No, actually. To give an example of what I mean: [[Tom DeLay]]
Then that's an example of an existing policy not being followed. I don't see that adding more policy will make it be followed more. (c.f. [[m:Instruction creep]].)
I suggest that one needs to convince people that (a) this policy is a good idea (b) to do the hard work to make sure it's followed and *reasonably easy* to follow.
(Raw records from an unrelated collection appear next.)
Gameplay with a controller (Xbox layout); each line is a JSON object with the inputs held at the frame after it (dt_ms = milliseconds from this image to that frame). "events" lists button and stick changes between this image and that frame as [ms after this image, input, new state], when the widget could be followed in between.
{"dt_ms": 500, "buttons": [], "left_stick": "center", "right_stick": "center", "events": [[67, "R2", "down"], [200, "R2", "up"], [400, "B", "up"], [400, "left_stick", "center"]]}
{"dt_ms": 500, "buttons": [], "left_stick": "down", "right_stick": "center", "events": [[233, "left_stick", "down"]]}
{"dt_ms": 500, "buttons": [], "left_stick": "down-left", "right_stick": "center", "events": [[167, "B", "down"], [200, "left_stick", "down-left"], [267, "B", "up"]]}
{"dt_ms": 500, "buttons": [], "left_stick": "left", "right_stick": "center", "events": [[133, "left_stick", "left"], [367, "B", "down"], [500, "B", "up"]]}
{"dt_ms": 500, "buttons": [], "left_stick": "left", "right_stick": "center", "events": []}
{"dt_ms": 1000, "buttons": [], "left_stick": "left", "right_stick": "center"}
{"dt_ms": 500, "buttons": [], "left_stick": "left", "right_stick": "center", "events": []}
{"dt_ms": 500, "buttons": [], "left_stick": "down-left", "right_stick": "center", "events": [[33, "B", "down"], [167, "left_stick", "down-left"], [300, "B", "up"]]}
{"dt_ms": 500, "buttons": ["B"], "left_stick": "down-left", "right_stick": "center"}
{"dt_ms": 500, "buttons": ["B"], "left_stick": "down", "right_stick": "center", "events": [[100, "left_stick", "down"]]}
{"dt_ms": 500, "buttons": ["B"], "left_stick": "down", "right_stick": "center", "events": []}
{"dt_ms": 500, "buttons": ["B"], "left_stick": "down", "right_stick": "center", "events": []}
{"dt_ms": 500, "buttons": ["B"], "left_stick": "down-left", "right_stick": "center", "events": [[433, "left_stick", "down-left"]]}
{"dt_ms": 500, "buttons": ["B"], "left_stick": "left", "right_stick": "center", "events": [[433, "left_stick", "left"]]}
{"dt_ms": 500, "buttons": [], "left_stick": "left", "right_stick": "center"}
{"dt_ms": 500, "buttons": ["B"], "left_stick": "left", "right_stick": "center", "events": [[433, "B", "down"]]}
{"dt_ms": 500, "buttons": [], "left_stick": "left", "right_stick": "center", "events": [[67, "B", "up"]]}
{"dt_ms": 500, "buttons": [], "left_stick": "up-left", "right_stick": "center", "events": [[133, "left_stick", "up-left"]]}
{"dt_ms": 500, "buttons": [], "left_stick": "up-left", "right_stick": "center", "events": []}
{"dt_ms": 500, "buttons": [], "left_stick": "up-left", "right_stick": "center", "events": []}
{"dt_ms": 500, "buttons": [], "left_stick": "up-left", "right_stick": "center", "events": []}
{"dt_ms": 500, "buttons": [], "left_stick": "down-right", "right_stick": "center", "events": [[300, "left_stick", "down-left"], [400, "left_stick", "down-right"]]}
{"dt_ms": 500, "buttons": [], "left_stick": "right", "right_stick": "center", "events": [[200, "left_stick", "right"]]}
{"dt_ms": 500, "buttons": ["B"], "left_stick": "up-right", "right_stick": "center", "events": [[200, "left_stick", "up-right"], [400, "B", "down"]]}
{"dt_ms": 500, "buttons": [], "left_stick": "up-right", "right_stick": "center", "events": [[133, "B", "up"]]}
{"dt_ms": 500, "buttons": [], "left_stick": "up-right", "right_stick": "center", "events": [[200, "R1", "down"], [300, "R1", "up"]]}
I think we have (a), we're working on (b).
Well, that particular example was rather extreme, but so far as I can tell the vast majority of [[Tom DeLay]] would still be accepted under [[WP:LIVING]]. And with all due respect to Mr Wales's opinion, Wikipedia is an encyclopedia and not a library of full human biographies (which might possibly be accepted under Wikibooks.)
Perhaps [[WP:LIVING]] could be altered to provide specific guidelines for notability (such as the Florida Public Persons judicial test, as previously suggested) as well as criteria for maximum information to be included. No BLP needs to have blow-by-blow, week-by-week, examinations of every possible legal or publicity scandal. Court decisions, indictments, or other publicly verifiable (NOT newspaper reporting) should certainly be includable, but "politician was visited by lobbyist So-and-so who was later indicted for corruption" is clearly innuendo and irrelevant.
I don't think you have clear enough guidelines to reach (b).